While Xi’an’s university report estimated 70 percent of China’s hospitals had information systems implemented by 2007, those systems are not standardized.

“The absence of universal and consistent standards for managing and exchanging clinical and administrative data has been identified as (a) bottleneck,” the report states. Because hospitals have developed their own systems with different standards and formatting, medical imaging and diagnostic information cannot be shared among medical facilities.

The government assigned CHIMA the task of standardizing the hospital systems, exploring international standards to develop national standards, according to the report.

Liang Minghui researches radiology and imaging and is chairman of China’s National Institute of Hospital Administration.

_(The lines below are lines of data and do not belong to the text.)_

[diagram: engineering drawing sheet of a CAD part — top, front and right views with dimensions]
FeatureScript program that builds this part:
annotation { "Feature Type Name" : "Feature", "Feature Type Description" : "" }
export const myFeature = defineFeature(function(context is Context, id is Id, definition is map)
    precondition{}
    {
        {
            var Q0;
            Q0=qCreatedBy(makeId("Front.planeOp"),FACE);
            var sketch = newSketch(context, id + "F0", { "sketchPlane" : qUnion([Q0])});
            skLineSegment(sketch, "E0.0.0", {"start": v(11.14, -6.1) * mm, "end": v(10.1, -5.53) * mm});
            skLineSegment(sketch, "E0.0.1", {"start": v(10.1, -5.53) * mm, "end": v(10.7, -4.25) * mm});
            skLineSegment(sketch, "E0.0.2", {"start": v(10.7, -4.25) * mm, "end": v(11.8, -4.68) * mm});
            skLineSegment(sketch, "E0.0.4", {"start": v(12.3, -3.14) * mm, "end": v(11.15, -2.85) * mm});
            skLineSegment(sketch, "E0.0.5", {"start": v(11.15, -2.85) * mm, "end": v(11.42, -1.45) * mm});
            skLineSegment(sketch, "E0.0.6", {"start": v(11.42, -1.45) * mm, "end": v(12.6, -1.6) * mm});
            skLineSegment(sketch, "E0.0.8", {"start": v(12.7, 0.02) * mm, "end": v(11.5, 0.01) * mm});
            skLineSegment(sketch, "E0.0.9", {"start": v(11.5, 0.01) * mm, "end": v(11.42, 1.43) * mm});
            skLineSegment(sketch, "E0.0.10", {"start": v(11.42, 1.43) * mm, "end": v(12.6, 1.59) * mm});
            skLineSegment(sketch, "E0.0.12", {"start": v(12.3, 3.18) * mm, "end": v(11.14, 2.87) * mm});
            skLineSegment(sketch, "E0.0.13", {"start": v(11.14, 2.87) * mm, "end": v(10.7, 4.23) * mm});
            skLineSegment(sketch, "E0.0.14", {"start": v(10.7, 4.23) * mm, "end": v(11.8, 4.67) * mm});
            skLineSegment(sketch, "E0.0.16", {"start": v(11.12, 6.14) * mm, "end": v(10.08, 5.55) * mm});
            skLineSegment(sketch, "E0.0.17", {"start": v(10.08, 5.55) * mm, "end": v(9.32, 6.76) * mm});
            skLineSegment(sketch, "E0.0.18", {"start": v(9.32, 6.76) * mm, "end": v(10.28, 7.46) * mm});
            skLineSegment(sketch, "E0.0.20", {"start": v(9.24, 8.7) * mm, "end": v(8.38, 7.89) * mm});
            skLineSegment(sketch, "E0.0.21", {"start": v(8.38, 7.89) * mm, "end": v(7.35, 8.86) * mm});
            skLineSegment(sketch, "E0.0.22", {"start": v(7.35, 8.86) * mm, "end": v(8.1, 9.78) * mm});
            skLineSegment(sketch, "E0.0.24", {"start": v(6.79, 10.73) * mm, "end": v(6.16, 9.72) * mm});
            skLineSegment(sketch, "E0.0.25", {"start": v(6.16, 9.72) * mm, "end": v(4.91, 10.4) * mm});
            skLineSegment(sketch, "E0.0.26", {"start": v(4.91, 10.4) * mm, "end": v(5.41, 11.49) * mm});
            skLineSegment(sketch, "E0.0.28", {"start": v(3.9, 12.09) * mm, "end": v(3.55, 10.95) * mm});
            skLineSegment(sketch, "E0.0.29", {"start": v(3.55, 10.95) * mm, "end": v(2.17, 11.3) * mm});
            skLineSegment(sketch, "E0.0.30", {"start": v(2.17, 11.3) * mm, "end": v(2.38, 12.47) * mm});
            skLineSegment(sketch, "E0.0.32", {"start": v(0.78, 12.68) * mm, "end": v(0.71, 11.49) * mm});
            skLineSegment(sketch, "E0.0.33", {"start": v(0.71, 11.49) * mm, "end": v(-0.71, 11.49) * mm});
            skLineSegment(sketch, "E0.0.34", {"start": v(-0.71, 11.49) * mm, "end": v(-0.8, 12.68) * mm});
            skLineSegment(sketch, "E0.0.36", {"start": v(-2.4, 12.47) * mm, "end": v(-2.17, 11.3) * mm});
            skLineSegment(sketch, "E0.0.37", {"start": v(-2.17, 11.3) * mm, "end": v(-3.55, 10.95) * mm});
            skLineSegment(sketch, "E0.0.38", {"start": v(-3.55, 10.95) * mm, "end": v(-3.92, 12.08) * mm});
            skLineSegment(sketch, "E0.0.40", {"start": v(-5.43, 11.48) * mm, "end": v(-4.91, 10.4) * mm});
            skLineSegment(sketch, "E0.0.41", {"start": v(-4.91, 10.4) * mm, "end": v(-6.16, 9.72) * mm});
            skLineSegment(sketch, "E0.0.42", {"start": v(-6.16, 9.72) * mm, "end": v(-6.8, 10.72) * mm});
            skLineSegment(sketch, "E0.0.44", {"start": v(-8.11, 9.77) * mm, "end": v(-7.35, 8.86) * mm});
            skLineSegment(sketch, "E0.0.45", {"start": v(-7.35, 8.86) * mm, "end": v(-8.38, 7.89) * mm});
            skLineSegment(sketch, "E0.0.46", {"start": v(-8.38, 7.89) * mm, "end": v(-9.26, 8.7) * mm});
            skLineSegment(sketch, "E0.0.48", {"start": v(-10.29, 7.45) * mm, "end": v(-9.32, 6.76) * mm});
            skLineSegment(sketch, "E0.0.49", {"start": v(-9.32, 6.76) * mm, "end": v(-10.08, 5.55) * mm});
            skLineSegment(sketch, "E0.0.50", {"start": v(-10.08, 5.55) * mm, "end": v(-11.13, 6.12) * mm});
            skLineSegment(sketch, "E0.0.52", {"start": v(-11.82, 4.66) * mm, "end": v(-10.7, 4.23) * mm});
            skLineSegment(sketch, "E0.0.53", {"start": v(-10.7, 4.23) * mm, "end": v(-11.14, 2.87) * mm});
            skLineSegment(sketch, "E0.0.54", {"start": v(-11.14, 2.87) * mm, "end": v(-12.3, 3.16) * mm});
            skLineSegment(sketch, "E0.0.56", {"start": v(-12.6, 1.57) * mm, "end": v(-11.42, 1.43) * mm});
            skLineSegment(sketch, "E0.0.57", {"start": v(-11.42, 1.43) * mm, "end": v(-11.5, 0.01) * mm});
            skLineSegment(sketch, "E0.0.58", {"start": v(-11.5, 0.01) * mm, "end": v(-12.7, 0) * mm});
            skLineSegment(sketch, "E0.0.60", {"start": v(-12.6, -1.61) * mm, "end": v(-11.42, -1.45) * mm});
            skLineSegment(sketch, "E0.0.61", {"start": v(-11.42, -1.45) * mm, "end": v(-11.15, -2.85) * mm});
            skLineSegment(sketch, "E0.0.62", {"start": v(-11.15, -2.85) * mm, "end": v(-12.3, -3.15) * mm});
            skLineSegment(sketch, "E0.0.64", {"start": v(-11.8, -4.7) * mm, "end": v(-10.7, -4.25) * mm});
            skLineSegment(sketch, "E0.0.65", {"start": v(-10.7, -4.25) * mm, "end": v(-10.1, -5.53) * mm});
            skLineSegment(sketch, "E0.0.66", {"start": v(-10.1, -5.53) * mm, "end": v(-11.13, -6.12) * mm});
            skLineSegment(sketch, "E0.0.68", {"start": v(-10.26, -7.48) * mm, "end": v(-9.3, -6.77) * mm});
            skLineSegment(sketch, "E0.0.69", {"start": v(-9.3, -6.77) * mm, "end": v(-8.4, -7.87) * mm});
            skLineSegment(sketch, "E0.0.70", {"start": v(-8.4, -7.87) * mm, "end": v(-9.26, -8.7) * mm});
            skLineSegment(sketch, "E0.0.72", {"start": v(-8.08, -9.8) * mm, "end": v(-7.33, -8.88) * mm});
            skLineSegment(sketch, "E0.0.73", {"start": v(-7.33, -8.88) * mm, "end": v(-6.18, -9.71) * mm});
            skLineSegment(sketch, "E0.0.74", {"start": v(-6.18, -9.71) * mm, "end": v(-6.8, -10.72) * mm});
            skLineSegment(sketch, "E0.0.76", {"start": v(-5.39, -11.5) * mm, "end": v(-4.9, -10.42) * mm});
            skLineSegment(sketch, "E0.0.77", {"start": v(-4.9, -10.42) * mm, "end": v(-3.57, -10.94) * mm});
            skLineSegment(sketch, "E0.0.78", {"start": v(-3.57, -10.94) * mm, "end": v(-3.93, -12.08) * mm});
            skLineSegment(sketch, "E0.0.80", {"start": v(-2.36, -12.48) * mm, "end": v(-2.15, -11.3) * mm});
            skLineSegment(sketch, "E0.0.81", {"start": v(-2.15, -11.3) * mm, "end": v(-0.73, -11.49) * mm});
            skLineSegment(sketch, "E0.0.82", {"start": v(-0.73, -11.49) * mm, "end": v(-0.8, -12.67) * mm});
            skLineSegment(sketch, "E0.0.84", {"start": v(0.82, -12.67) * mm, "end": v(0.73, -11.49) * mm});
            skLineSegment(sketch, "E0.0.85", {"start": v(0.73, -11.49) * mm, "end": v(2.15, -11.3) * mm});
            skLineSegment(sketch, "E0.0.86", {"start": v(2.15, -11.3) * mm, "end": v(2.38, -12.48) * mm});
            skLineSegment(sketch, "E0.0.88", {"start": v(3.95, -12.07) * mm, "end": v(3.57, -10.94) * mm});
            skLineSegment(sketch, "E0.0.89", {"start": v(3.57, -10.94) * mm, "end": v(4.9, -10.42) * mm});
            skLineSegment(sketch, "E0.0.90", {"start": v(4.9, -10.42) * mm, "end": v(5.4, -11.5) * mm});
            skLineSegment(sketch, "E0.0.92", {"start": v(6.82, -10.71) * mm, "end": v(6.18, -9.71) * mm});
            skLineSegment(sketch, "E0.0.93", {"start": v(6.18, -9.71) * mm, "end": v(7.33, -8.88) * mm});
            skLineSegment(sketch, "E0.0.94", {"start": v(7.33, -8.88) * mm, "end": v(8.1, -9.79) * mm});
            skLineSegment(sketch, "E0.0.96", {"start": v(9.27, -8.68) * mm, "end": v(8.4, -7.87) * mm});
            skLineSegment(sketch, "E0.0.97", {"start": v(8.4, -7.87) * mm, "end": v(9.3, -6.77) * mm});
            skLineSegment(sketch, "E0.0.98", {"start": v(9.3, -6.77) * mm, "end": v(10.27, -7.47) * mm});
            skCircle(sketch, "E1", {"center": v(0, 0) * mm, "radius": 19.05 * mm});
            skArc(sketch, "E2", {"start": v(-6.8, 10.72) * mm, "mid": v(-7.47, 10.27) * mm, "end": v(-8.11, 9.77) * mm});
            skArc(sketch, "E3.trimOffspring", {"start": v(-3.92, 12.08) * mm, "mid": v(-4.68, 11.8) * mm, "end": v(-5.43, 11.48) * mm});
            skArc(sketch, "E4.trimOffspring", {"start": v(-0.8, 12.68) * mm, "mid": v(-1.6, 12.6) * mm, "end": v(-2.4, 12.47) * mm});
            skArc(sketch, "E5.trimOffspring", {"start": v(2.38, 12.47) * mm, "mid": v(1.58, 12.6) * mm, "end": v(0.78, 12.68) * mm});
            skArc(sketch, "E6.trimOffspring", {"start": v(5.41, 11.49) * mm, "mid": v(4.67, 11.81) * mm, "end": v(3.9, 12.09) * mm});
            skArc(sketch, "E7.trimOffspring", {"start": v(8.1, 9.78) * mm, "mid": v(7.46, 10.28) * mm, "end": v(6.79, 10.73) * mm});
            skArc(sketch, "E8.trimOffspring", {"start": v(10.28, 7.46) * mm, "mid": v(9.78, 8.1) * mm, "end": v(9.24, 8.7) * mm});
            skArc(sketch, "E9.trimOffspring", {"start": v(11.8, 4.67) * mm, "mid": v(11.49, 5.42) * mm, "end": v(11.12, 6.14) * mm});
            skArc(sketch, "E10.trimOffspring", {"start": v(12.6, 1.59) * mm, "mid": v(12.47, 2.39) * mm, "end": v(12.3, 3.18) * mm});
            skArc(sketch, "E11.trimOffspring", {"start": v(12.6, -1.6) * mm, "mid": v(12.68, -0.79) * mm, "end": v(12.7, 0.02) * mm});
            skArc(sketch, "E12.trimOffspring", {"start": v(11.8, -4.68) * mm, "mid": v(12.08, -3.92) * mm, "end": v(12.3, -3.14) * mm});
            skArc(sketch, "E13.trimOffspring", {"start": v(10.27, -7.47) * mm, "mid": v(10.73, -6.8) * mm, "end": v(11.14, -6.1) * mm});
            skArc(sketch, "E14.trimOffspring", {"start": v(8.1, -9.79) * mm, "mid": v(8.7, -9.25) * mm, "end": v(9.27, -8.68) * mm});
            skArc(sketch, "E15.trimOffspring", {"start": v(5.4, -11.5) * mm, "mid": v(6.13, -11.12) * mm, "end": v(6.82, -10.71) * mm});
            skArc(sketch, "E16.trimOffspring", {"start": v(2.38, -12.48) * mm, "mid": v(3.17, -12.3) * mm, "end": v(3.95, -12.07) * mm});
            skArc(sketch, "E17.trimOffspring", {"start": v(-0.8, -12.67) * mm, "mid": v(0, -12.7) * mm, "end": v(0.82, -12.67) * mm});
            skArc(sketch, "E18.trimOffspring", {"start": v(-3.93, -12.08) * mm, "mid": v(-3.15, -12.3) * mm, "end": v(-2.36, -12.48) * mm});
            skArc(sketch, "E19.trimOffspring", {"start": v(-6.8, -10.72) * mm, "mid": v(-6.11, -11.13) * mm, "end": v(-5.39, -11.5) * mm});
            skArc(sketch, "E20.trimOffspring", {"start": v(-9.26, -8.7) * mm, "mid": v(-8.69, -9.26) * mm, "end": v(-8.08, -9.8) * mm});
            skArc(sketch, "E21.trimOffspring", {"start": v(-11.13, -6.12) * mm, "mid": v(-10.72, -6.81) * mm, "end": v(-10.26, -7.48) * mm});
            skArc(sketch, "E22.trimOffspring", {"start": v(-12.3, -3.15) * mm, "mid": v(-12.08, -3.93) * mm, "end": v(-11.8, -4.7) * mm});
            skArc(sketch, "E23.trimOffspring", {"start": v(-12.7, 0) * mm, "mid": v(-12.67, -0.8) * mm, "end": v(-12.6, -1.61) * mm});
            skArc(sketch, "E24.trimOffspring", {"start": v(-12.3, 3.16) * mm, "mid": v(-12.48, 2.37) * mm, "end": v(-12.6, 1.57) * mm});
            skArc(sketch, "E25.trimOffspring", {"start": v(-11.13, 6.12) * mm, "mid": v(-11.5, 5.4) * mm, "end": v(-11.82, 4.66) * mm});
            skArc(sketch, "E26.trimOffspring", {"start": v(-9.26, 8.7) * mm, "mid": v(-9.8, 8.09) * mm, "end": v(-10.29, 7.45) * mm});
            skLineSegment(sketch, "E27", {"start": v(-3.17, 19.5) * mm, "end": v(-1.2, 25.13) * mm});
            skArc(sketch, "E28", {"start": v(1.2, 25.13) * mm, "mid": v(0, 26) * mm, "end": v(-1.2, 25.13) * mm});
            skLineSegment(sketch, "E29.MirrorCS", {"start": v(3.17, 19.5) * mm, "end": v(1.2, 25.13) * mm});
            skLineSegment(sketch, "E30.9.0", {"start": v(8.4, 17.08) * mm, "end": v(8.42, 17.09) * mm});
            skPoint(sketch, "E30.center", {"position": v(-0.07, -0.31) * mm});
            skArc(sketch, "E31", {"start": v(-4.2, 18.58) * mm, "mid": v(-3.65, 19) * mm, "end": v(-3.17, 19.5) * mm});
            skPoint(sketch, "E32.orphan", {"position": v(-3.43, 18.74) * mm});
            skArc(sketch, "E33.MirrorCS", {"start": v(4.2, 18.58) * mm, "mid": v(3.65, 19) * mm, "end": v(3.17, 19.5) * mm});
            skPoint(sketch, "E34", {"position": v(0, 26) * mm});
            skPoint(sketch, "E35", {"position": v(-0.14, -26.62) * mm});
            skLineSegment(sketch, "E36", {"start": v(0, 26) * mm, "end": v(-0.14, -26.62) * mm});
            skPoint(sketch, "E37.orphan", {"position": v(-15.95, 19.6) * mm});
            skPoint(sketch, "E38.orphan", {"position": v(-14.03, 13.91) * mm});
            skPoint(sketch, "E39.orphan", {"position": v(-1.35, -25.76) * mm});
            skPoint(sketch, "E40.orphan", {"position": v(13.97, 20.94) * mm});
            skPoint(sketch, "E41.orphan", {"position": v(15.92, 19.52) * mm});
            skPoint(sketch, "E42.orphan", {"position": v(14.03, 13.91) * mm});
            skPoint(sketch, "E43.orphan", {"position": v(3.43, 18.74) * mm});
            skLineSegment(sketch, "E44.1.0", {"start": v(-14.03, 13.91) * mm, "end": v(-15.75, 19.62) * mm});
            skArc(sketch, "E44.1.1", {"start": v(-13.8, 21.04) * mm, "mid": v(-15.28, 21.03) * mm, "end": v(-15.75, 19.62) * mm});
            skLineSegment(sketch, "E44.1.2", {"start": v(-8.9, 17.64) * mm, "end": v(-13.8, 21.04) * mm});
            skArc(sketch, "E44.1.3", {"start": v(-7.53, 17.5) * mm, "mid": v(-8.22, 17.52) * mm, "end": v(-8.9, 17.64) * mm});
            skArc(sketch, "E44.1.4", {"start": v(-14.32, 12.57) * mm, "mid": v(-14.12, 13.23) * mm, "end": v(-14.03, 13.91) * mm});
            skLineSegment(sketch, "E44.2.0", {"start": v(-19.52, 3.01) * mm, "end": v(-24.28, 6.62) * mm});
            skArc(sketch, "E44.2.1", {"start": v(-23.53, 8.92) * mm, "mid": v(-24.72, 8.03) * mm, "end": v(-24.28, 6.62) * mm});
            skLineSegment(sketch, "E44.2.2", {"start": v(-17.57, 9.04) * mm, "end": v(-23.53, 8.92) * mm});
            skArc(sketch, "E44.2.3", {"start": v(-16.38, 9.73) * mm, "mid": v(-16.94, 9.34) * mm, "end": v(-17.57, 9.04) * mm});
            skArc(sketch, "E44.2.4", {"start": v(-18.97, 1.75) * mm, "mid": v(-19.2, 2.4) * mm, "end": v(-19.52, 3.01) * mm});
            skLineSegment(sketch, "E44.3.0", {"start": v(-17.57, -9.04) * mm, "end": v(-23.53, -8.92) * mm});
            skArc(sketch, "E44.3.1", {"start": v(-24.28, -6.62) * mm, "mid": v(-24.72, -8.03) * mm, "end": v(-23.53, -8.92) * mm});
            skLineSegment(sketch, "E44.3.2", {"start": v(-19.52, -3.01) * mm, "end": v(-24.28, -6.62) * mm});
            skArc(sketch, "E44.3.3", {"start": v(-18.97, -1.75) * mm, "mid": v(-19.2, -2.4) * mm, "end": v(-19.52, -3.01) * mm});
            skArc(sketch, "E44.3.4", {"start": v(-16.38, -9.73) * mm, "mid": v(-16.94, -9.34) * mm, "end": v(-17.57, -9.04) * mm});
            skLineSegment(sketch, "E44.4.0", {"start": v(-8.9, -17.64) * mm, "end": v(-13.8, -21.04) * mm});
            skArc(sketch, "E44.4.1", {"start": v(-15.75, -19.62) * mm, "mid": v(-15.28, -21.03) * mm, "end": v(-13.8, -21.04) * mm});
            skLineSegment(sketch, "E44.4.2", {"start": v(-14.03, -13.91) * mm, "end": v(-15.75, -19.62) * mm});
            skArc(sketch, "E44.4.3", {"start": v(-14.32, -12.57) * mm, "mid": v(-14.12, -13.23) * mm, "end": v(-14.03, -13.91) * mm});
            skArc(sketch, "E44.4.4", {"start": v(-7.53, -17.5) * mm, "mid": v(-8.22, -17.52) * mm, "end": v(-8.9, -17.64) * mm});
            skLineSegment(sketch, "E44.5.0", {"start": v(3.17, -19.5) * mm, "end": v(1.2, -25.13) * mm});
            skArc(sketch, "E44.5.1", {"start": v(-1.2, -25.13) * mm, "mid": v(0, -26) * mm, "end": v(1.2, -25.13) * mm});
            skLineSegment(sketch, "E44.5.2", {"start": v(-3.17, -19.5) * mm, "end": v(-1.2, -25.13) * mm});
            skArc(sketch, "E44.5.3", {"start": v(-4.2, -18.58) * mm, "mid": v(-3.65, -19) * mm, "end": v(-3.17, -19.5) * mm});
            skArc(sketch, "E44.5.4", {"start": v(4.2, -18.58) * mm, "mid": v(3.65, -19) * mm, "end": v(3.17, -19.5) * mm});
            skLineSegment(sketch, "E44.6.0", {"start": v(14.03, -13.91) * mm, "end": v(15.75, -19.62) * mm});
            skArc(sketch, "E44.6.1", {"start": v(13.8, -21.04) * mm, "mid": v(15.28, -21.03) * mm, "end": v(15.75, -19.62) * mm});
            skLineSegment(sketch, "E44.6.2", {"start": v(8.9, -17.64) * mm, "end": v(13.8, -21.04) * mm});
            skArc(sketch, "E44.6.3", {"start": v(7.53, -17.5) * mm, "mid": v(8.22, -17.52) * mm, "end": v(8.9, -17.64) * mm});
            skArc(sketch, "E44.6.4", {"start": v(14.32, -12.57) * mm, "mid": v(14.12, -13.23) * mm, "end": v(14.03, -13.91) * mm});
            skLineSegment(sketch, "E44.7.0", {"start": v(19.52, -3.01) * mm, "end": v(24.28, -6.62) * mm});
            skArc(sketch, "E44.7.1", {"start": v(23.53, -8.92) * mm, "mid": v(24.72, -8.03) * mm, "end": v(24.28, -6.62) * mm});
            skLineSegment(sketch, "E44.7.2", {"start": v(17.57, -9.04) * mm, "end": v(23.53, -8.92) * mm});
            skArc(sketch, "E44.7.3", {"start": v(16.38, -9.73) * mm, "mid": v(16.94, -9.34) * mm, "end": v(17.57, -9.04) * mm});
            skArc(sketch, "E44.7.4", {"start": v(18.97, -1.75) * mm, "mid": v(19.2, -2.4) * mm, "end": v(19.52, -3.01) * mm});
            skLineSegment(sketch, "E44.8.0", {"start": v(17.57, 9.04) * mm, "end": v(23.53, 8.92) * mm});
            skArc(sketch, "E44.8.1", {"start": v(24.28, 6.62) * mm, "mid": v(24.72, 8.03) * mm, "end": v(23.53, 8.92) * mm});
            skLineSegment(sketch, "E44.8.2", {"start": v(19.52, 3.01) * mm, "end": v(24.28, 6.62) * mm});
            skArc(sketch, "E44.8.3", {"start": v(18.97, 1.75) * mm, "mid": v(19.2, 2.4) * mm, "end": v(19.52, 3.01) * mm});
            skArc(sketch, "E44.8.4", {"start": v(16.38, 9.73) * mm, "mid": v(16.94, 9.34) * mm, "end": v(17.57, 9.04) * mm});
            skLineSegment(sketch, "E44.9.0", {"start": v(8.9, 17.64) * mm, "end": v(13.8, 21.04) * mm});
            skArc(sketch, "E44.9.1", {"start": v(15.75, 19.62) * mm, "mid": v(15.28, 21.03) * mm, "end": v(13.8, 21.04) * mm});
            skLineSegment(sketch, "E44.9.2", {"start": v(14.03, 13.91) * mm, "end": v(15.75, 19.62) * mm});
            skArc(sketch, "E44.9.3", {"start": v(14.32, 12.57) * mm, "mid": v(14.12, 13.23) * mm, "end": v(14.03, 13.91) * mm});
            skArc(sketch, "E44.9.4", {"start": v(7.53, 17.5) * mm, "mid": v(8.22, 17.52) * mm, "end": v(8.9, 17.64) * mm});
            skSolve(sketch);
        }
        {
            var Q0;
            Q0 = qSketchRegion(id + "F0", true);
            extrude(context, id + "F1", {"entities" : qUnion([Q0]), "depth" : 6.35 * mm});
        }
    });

Liang was surprised to learn X-ray films are no longer used – patients’ scans go directly to disk and archived films are being digitized.

El Camino recently embarked on a three-year project to assist its independent physicians to convert patients’ medical information to electronic health records.

“It’s a big project, but El Camino is trying to get the information into computers so it can be shared,” Graham said.

El Camino Communications Manager Judy Twitchell demonstrated the wireless voice device nurses and technicians wear around their necks to communicate with each other throughout the hospital.

Linda Sweeney, health information management services director, reviewed the department’s process in compiling paper records and transforming them to electronic files.

Delegates learned about the hospital supplies’ automated dispensing units, the computer program used for patients’ health information accessible by doctors and nurses, and COW, a computer on wheels that travels from room to room.

The visit from China’s delegation was one of several tours to medical facilities across the United States arranged by the U.S. Commercial Service, said Gabriela Zelaya, an international trade specialist with the organization.

The commercial service was founded in 1980 to promote worldwide export of U.S. goods and services.

“Our agency helps companies identify and evaluate international partners, navigate international documentation challenges, create market entry strategies and other export-related guidance,” Zelaya said. “We’re measured by export successes.”

Graham measures El Camino’s success by its recognition as a hospital to be emulated.

“We were delighted to host these distinguished visitors from China,” Graham said, “to be a model for them of how health information technology can have a direct and beneficial impact on patient care.”